8-KOther Events

Dell Technologies Inc. 8-K Report, Corporate Update (Dec 14, 2018)

Filed December 14, 2018For Securities:DELL

Summary

This 8-K filing from Dell Technologies Inc. on December 14, 2018, provides a crucial update on the outcome of its Special Meeting of stockholders held on December 11, 2018. The primary focus is the approval of the 'Class V transaction,' a significant move where holders of Class V common stock could elect to receive either Class C common stock or $120.00 in cash (subject to a $14 billion cap). The filing confirms that stockholders overwhelmingly approved the proposals necessary for the Class V transaction. Despite a minor, non-impactful late proxy received after the voting deadline, the certified results show strong support for the transaction. This development is a key step for Dell Technologies in restructuring its capital and moving forward with its strategic objectives, impacting the future ownership structure and financial profile of the company.

Key Highlights

  • 1Dell Technologies Inc. stockholders approved the 'Class V transaction' at a Special Meeting held on December 11, 2018.
  • 2Holders of Class V common stock can exchange their shares for either Class C common stock or $120.00 in cash, with a $14 billion aggregate cash consideration cap.
  • 3Over 61% of outstanding Class V common stock (excluding affiliates and voting as a separate class) voted in favor of the Class V transaction.
  • 4A late-received proxy, not included in the official certified results, would not have changed the outcome of the vote, reinforcing the strong approval.
  • 5The filing confirms that if the late proxy had been timely received, the 'for' votes would have represented over 63% of unaffiliated Class V shares and over 84% of Class V shares voted by unaffiliated stockholders.
  • 6The approved Class V transaction is a significant step in Dell Technologies' corporate restructuring efforts.
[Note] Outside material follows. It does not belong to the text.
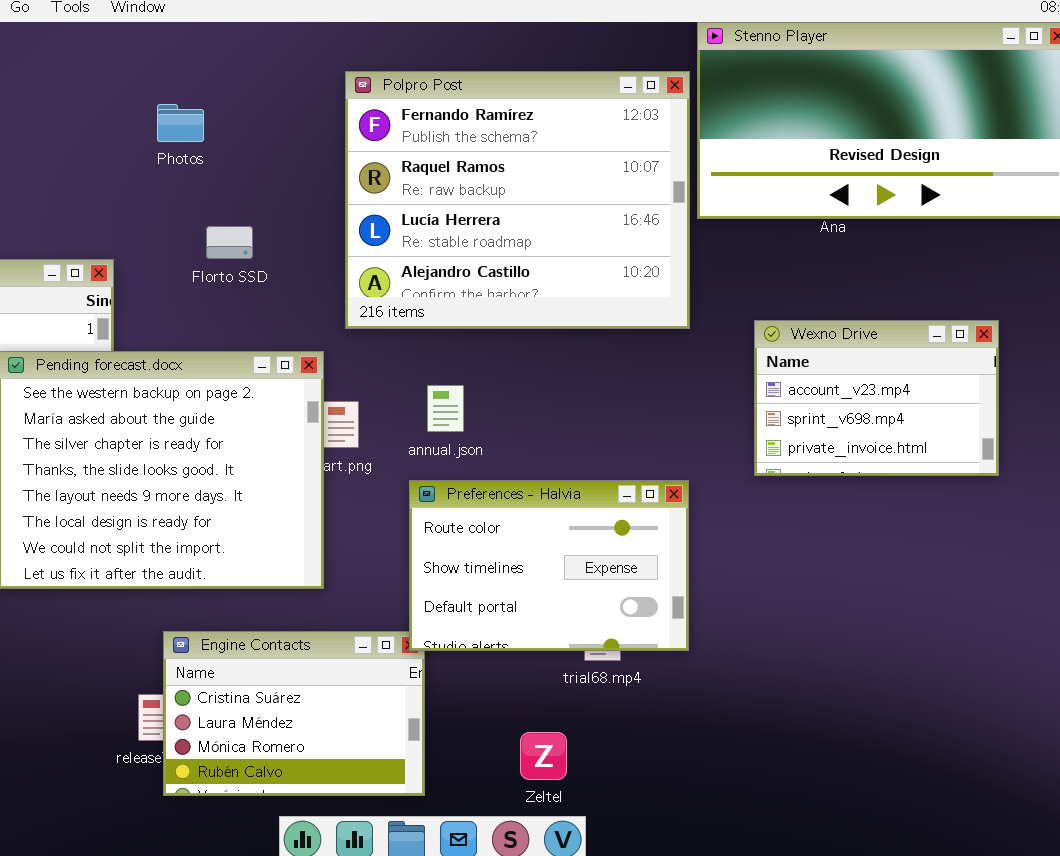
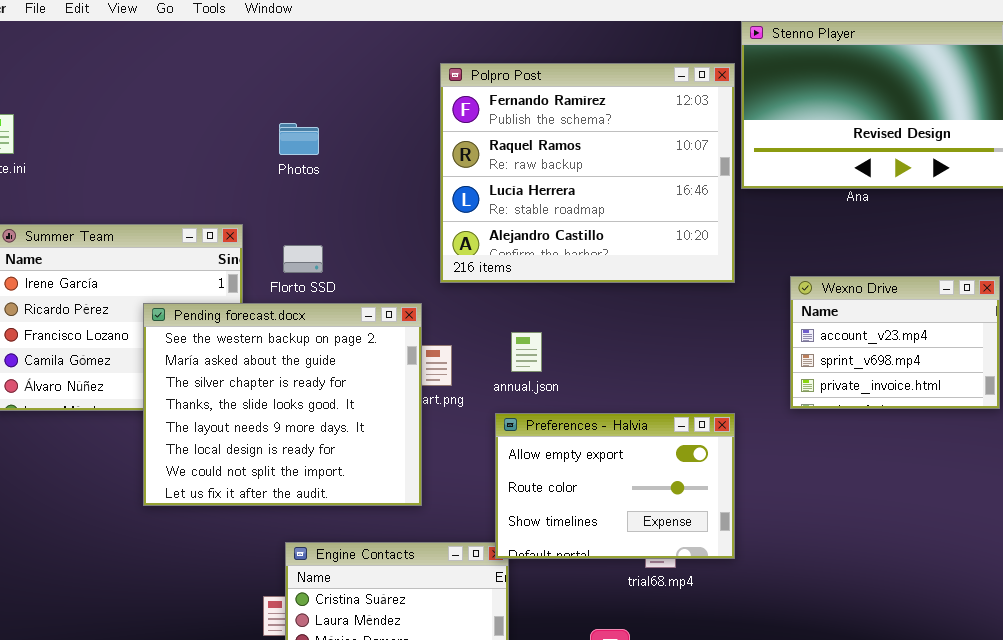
Photos: [157,104,204,142] -> [279,123,319,155], moved
Florto SSD: [206,226,253,259] -> [283,245,323,273], moved
Preferences - Halvia: [409,480,689,651] -> [495,413,735,559], scrolled up 1 row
Frequently Asked Questions

The Class V transaction allowed holders of Dell Technologies' Class V common stock to elect to exchange their shares for either a specified number of Class C common stock shares or $120.00 in cash per share. However, the total cash payout was capped at $14 billion.

Yes, the transaction received strong approval. Over 61% of the outstanding Class V common stock, excluding affiliates and voting as a separate class, voted in favor of the transaction. Even with a late proxy that was not officially counted, the outcome would have remained the same, with 'for' votes constituting over 63% of unaffiliated Class V shares.

This filing is important because it confirms the shareholder approval necessary for a significant corporate restructuring. The Class V transaction is a key element in Dell Technologies' capital structure evolution, and its approval by stockholders clears a major hurdle, providing clarity on the company's future strategic direction and the potential changes in its stock structure for Class V shareholders.

An additional proxy was received by Dell's proxy solicitor after the deadline for voting at the Special Meeting. While this proxy was not considered in the final certified results and did not affect the outcome, the company disclosed its details for informational purposes. If it had been timely, it would have slightly increased the 'for' vote percentage.